Crise des migrants: «La société hongroise n'a jamais été aussi polarisée»
INTERVIEW•Depuis vingt ans, l'association Menedék tente de venir en aide aux réfugiés, dans un contexte politique de plus en plus difficile...Propos recueillis par Hélène Sergent
De notre envoyée spéciale en Hongrie
András Kováts dirige l’association Menedék à Budapest. Née en 1995, l’organisation accompagne migrants et réfugiés en Hongrie. Une mission de plus en plus difficile à accomplir au regard de la politique restrictive menée par le gouvernement hongrois en matière d’asile.
Comment la politique migratoire hongroise a-t-elle évolué ces dernières années ?
Au début des années 2000, la Hongrie était plutôt ouverte vis-à-vis des demandeurs d’asile et des réfugiés, la situation économique était bonne et le nombre d’arrivées était bien plus faible, entre 1.000 et 2.000 par an. 2010 a marqué un tournant politique avec l’arrivée de la droite conservatrice au pouvoir. Le gouvernement a tenté de restreindre autant que possible ce droit fondamental qu’est le droit d’asile. Tout a été fait pour rendre les démarches plus complexes. Après cette période de restriction, s’est suivie une période plus ambiguë pour contenter les observateurs internationaux qui ont condamné ce durcissement. La seule constante notable reste le manque d’organisation, de vision et de volonté de la classe politique en matière d’asile.
Quel impact cette crise migratoire a-t-elle sur la société hongroise ?
La société hongroise est de plus en plus polarisée. Ceux qui n’étaient pas favorables à l’accueil des réfugiés et demandeurs d’asile sont devenus encore plus hostiles à ces populations. Et à l’inverse, les Hongrois qui se sentaient concernés par cette crise sont devenus de plus en plus actifs au sein des associations. La médiatisation de la construction de la barrière a participé à la radicalisation des uns et des autres.
Quelle a été votre réaction à l’annonce de la construction du mur de barbelés ?
J’étais complètement choqué.

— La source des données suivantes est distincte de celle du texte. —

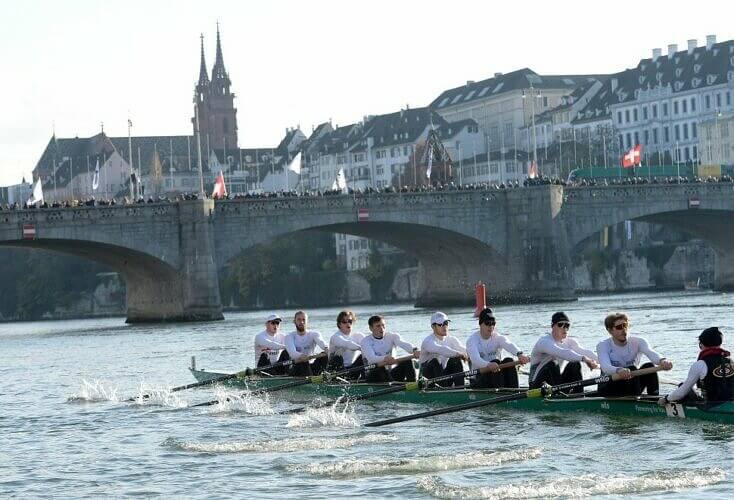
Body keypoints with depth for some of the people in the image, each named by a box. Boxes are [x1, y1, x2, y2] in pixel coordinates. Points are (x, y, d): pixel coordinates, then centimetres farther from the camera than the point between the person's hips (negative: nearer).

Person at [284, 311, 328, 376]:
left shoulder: (313, 334, 7)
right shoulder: (289, 337, 2)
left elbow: (320, 341, -19)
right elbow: (292, 352, -19)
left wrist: (326, 348, -45)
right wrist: (300, 356, -44)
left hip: (311, 366, 2)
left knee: (324, 356, -25)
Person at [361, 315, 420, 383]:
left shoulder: (391, 337, 5)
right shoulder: (366, 341, -4)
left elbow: (404, 344, -17)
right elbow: (371, 358, -23)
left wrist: (414, 350, -41)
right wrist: (384, 358, -46)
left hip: (390, 373, 3)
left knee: (407, 361, -19)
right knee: (380, 368, -34)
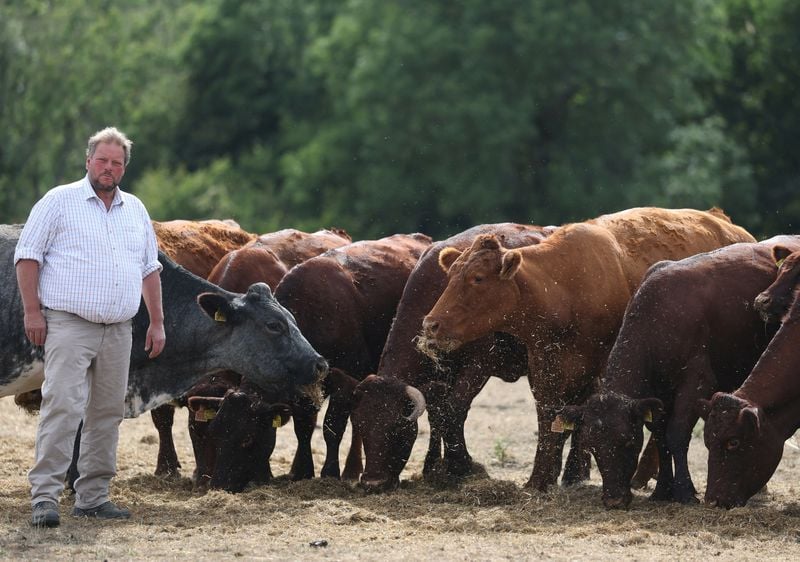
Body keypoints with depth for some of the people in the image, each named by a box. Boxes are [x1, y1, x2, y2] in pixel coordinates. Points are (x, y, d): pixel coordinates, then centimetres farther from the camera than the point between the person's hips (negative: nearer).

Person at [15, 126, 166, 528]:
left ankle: (92, 497, 13)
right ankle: (45, 497, -16)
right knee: (62, 408, -14)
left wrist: (157, 322, 17)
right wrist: (32, 311, -10)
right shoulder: (59, 202, 0)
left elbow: (150, 269, 22)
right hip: (69, 326, -6)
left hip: (118, 331, 6)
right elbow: (28, 255, -2)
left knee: (107, 415, 6)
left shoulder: (135, 211, 17)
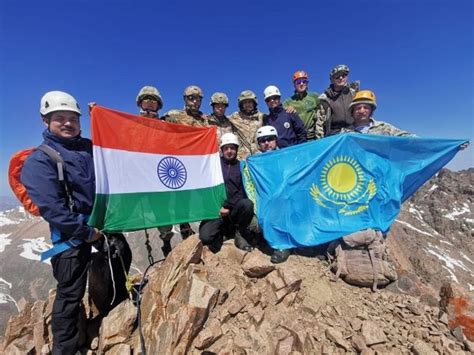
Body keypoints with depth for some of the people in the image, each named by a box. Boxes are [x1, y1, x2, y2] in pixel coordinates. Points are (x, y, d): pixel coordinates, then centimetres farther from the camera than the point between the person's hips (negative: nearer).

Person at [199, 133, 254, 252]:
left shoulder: (241, 166, 7)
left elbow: (243, 191, -2)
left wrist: (228, 206, -13)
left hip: (235, 208, 1)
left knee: (247, 204, -32)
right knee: (205, 237, -23)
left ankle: (239, 233, -5)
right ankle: (222, 230, 11)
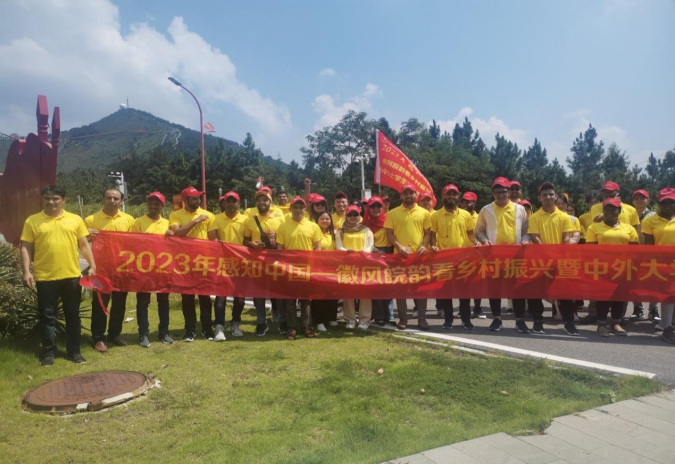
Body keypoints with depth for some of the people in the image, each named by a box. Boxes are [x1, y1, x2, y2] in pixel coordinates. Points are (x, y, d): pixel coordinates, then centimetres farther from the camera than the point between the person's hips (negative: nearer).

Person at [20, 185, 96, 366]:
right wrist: (26, 271, -7)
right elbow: (26, 248, 2)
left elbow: (84, 245, 8)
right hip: (45, 277, -1)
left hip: (71, 276, 1)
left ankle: (74, 351, 21)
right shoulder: (32, 221, 2)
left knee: (73, 315, 9)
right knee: (47, 317, 7)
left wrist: (92, 265, 1)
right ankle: (48, 353, 20)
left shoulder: (75, 219, 5)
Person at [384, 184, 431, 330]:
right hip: (400, 255, -1)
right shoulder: (393, 213, 5)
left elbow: (427, 233, 9)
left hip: (419, 255, 1)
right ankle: (402, 318, 13)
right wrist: (399, 247, -13)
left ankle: (422, 318, 13)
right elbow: (389, 233, 2)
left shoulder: (424, 213, 8)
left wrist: (424, 246, -9)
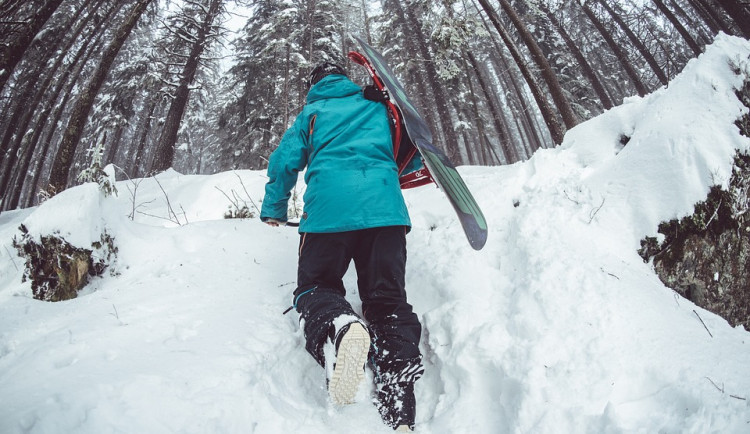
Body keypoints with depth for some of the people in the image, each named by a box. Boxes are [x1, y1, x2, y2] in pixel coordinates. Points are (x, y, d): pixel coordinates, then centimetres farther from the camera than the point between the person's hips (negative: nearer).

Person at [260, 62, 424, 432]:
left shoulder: (311, 113, 22)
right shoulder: (377, 108, 27)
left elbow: (285, 161, 18)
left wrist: (273, 210, 32)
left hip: (329, 207, -1)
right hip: (385, 206, 2)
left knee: (315, 285, 9)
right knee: (387, 298, 1)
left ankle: (338, 327, -33)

On parle de gens qui ont fui un conflit, une réelle menace, la torture, on parle d’enfants, de nourrissons. La politique qui consiste à les stopper avec des barbelés va à l’encontre des droits humains. Et au-delà de cette considération idéologique, cette barrière ne résout absolument rien, elle n’a aucun effet. Ça peut peut-être causer quelques difficultés supplémentaires lors de la traversée, mais il est possible de la contourner par la Roumanie, ça va simplement déplacer le problème.